Hooray For Earth - True Loves

Hooray For Earth - True Loves
Album Reviews

Hooray For Earth’s sound is far less nuanced and a bit more scatterbrained than their compatriots.

Label: Memphis Industries
Released: 27th February 2011
Reviewer: Martyn Young
In music critic Simon Reynolds 2011 book ‘Retromania’, he made the point that the seemingly almost constant 80’s revival has gone on far longer than the length of that much-feted decade itself. New York indie pop group Hooray For Earth are yet another band that mine those 80’s influences, albeit from a rather more lo-fi angle.

Hooray For Earth are centred around singer and multi-instrumentalist Noel Heroux and ‘True Love‘, their debut album is finally being released in the UK through Memphis Industries despite having been available in their homeland for almost a year. Their sound is very redolent of the clutch of American indie groups that have embraced synthesiser sounds mixed with pop sensibilities over the last decade; think Yeasayer, MGMT and the poppier side of Animal Collective, unfortunately Hooray For Earth’s sound is far less nuanced and a bit more scatterbrained than their compatriots.

The album begins with the meandering unconventional melody of opener ‘Realize It’s Not The Sun’ and the nature of that track continues throughout an album that flits incoherently from the breezy symphonic ELO styled pop of ‘Last Minute’ to the pounding electro beats of ‘Sails’. There is undoubtedly a great deal of ambition; ‘No Love’ is enlivened by a sampled horn section and the title track is a great juxtaposition between an oblique stark verses and a hook filled chorus that sees Heroux enthusing about being “Under a wall of sound” however, that ambition does not always match up to the quality of the songs.

It is striking that, for an album that features so much use of synthesiser and dance pop rhythms and dynamics, it is a curiously anaemic and funk-less take on dance music, the sound is, on the whole, airy and floaty and many of the songs just drift by without catching your attention.
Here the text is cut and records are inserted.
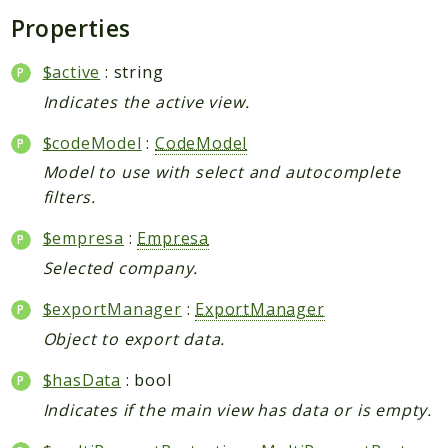
Properties
$active
: string
Indicates the active view.
$codeModel
:
CodeModel
Model to use with select and autocomplete
filters.
$empresa
:
Empresa
Selected company.
$exportManager
:
ExportManager
Object to export data.
$hasData
: bool
Indicates if the main view has data or is empty.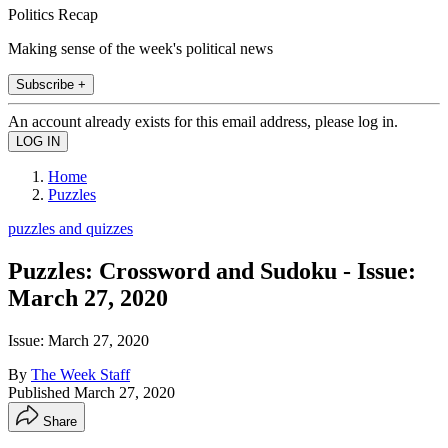
Politics Recap
Making sense of the week's political news
Subscribe +
An account already exists for this email address, please log in.
Home
Puzzles
puzzles and quizzes
Puzzles: Crossword and Sudoku - Issue:
March 27, 2020
Issue: March 27, 2020
By
The Week Staff
Published
March 27, 2020
Share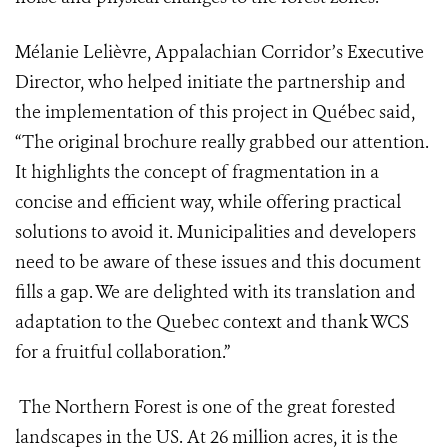
Mélanie Lelièvre, Appalachian Corridor’s Executive
Director, who helped initiate the partnership and
the implementation of this project in Québec said,
“The original brochure really grabbed our attention.
It highlights the concept of fragmentation in a
concise and efficient way, while offering practical
solutions to avoid it. Municipalities and developers
need to be aware of these issues and this document
fills a gap. We are delighted with its translation and
adaptation to the Quebec context and thank WCS
for a fruitful collaboration.”
The Northern Forest is one of the great forested
landscapes in the US. At 26 million acres, it is the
Far better is album highlight and single ‘Bring Us Closer Together’ which sounds like a prime Trevor Horn produced piece of 80’s MOR pop; filled with big blasting synths and soaring vocals the track and has an exuberance that is sadly missing from the rest of the album.

Listening to ‘True Loves’ you are left with the impression that there is a great electro pop record here waiting to get out but it is stymied by arid production and a general lo-fi homemade vibe. The album was entirely performed, engineered and produced by Noel Heroux; perhaps the input of a full band and a producer would have brought these songs to life and produced a rather more coherent and fully formed debut.